*Prompt*: Every line below that has "naar" in it should be copied.
----- Records to use
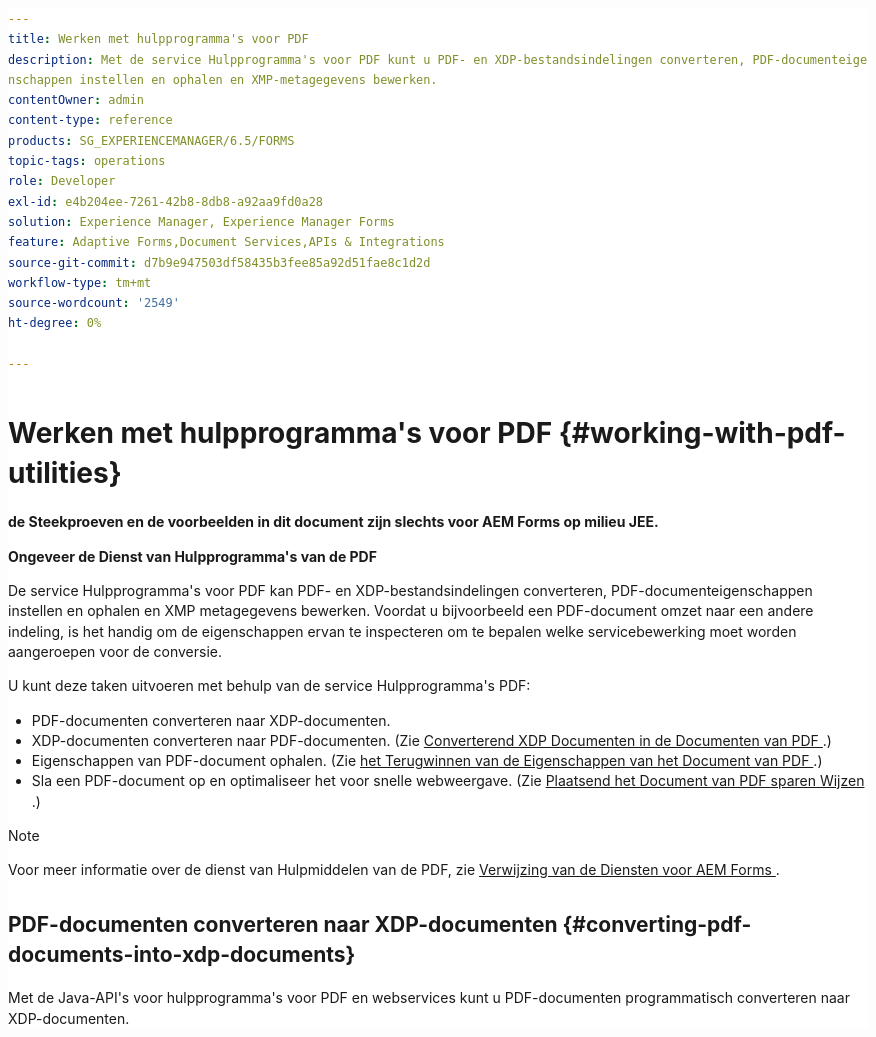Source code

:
 ```yaml
---
title: Werken met hulpprogramma's voor PDF
description: Met de service Hulpprogramma's voor PDF kunt u PDF- en XDP-bestandsindelingen converteren, PDF-documenteigenschappen instellen en ophalen en XMP-metagegevens bewerken.
contentOwner: admin
content-type: reference
products: SG_EXPERIENCEMANAGER/6.5/FORMS
topic-tags: operations
role: Developer
exl-id: e4b204ee-7261-42b8-8db8-a92aa9fd0a28
solution: Experience Manager, Experience Manager Forms
feature: Adaptive Forms,Document Services,APIs & Integrations
source-git-commit: d7b9e947503df58435b3fee85a92d51fae8c1d2d
workflow-type: tm+mt
source-wordcount: '2549'
ht-degree: 0%

---
```


# Werken met hulpprogramma&#39;s voor PDF {#working-with-pdf-utilities}

**de Steekproeven en de voorbeelden in dit document zijn slechts voor AEM Forms op milieu JEE.**

**Ongeveer de Dienst van Hulpprogramma&#39;s van de PDF**

De service Hulpprogramma&#39;s voor PDF kan PDF- en XDP-bestandsindelingen converteren, PDF-documenteigenschappen instellen en ophalen en XMP metagegevens bewerken. Voordat u bijvoorbeeld een PDF-document omzet naar een andere indeling, is het handig om de eigenschappen ervan te inspecteren om te bepalen welke servicebewerking moet worden aangeroepen voor de conversie.

U kunt deze taken uitvoeren met behulp van de service Hulpprogramma&#39;s PDF:

* PDF-documenten converteren naar XDP-documenten.
* XDP-documenten converteren naar PDF-documenten. (Zie [ Converterend XDP Documenten in de Documenten van PDF ](pdf-utilities.md#converting-xdp-documents-into-pdf-documents).)
* Eigenschappen van PDF-document ophalen. (Zie [ het Terugwinnen van de Eigenschappen van het Document van PDF ](pdf-utilities.md#retrieving-pdf-document-properties).)
* Sla een PDF-document op en optimaliseer het voor snelle webweergave. (Zie [ Plaatsend het Document van PDF sparen Wijzen ](pdf-utilities.md#setting-pdf-document-save-modes).)

>[!NOTE]
>
>Voor meer informatie over de dienst van Hulpmiddelen van de PDF, zie [ Verwijzing van de Diensten voor AEM Forms ](https://www.adobe.com/go/learn_aemforms_services_63).

## PDF-documenten converteren naar XDP-documenten {#converting-pdf-documents-into-xdp-documents}

Met de Java-API&#39;s voor hulpprogramma&#39;s voor PDF en webservices kunt u PDF-documenten programmatisch converteren naar XDP-documenten.
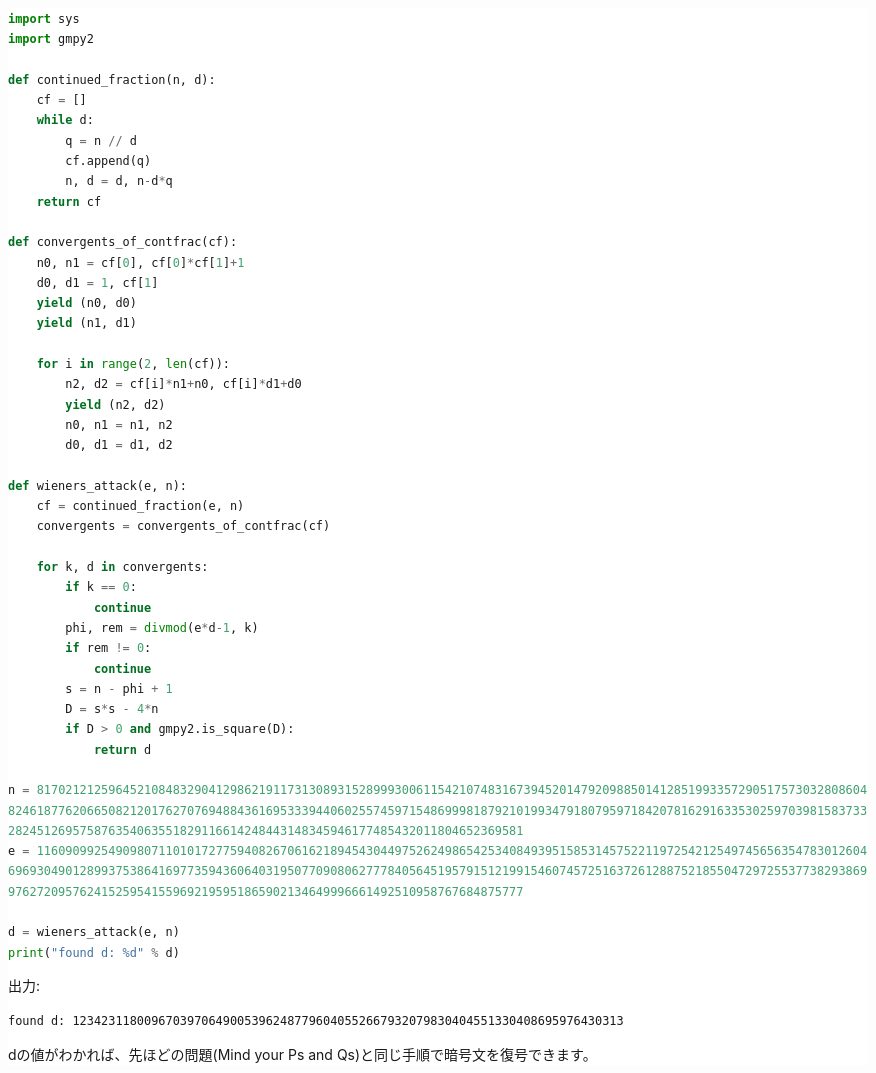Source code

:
 ```python
import sys
import gmpy2

def continued_fraction(n, d):
    cf = []
    while d:
        q = n // d
        cf.append(q)
        n, d = d, n-d*q
    return cf

def convergents_of_contfrac(cf):
    n0, n1 = cf[0], cf[0]*cf[1]+1
    d0, d1 = 1, cf[1]
    yield (n0, d0)
    yield (n1, d1)

    for i in range(2, len(cf)):
        n2, d2 = cf[i]*n1+n0, cf[i]*d1+d0
        yield (n2, d2)
        n0, n1 = n1, n2
        d0, d1 = d1, d2

def wieners_attack(e, n):
    cf = continued_fraction(e, n)
    convergents = convergents_of_contfrac(cf)

    for k, d in convergents:
        if k == 0:
            continue
        phi, rem = divmod(e*d-1, k)
        if rem != 0:
            continue
        s = n - phi + 1
        D = s*s - 4*n
        if D > 0 and gmpy2.is_square(D):
            return d

n = 81702121259645210848329041298621911731308931528999300611542107483167394520147920988501412851993357290517573032808604824618776206650821201762707694884361695333944060255745971548699981879210199347918079597184207816291633530259703981583733282451269575876354063551829116614248443148345946177485432011804652369581
e = 11609099254909807110101727759408267061621894543044975262498654253408493951585314575221197254212549745656354783012604696930490128993753864169773594360640319507709080627778405645195791512199154607457251637261288752185504729725537738293869976272095762415259541559692195951865902134649996661492510958767684875777

d = wieners_attack(e, n)
print("found d: %d" % d)
```
出力:
```
found d: 12342311800967039706490053962487796040552667932079830404551330408695976430313
```
dの値がわかれば、先ほどの問題(Mind your Ps and Qs)と同じ手順で暗号文を復号できます。
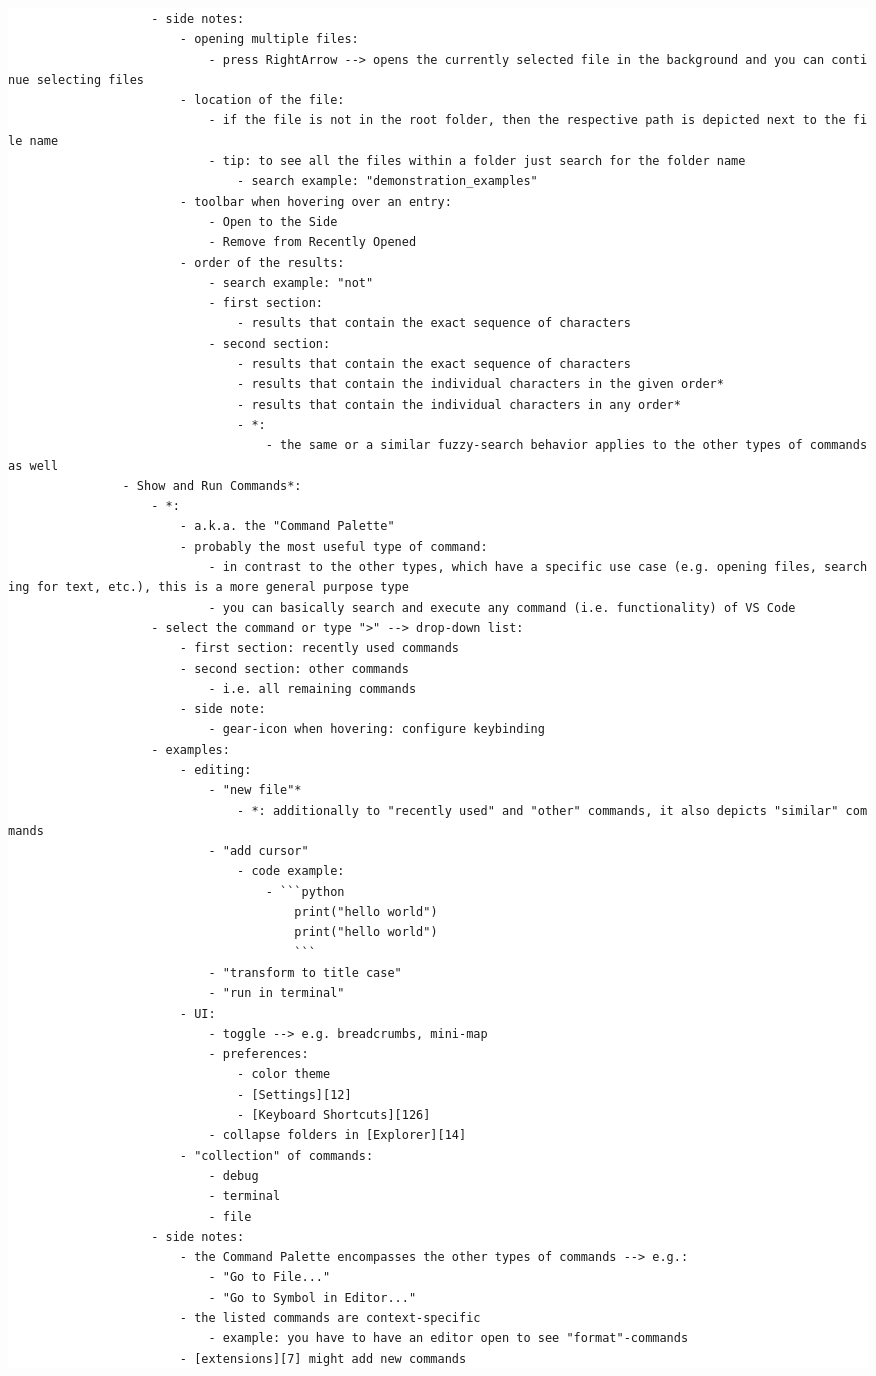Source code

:                         - side notes:
                            - opening multiple files:
                                - press RightArrow --> opens the currently selected file in the background and you can continue selecting files
                            - location of the file:
                                - if the file is not in the root folder, then the respective path is depicted next to the file name
                                - tip: to see all the files within a folder just search for the folder name
                                    - search example: "demonstration_examples"
                            - toolbar when hovering over an entry:
                                - Open to the Side
                                - Remove from Recently Opened
                            - order of the results:
                                - search example: "not"
                                - first section:
                                    - results that contain the exact sequence of characters
                                - second section:
                                    - results that contain the exact sequence of characters
                                    - results that contain the individual characters in the given order*
                                    - results that contain the individual characters in any order*
                                    - *:
                                        - the same or a similar fuzzy-search behavior applies to the other types of commands as well
                    - Show and Run Commands*:
                        - *:
                            - a.k.a. the "Command Palette"
                            - probably the most useful type of command:
                                - in contrast to the other types, which have a specific use case (e.g. opening files, searching for text, etc.), this is a more general purpose type
                                - you can basically search and execute any command (i.e. functionality) of VS Code
                        - select the command or type ">" --> drop-down list:
                            - first section: recently used commands
                            - second section: other commands
                                - i.e. all remaining commands
                            - side note:
                                - gear-icon when hovering: configure keybinding
                        - examples:
                            - editing:
                                - "new file"*
                                    - *: additionally to "recently used" and "other" commands, it also depicts "similar" commands
                                - "add cursor"
                                    - code example:
                                        - ```python
                                            print("hello world")
                                            print("hello world")
                                            ```
                                - "transform to title case"
                                - "run in terminal"
                            - UI:
                                - toggle --> e.g. breadcrumbs, mini-map
                                - preferences:
                                    - color theme
                                    - [Settings][12]
                                    - [Keyboard Shortcuts][126]
                                - collapse folders in [Explorer][14]
                            - "collection" of commands:
                                - debug
                                - terminal
                                - file
                        - side notes:
                            - the Command Palette encompasses the other types of commands --> e.g.:
                                - "Go to File..."
                                - "Go to Symbol in Editor..."
                            - the listed commands are context-specific
                                - example: you have to have an editor open to see "format"-commands
                            - [extensions][7] might add new commands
----------
*Response box*:
De service Hulpprogramma&#39;s voor PDF kan PDF- en XDP-bestandsindelingen converteren, PDF-documenteigenschappen instellen en ophalen en XMP metagegevens bewerken. Voordat u bijvoorbeeld een PDF-document omzet naar een andere indeling, is het handig om de eigenschappen ervan te inspecteren om te bepalen welke servicebewerking moet worden aangeroepen voor de conversie.
* PDF-documenten converteren naar XDP-documenten.
* XDP-documenten converteren naar PDF-documenten. (Zie [ Converterend XDP Documenten in de Documenten van PDF ](pdf-utilities.md#converting-xdp-documents-into-pdf-documents).)
## PDF-documenten converteren naar XDP-documenten {#converting-pdf-documents-into-xdp-documents}
Met de Java-API&#39;s voor hulpprogramma&#39;s voor PDF en webservices kunt u PDF-documenten programmatisch converteren naar XDP-documenten.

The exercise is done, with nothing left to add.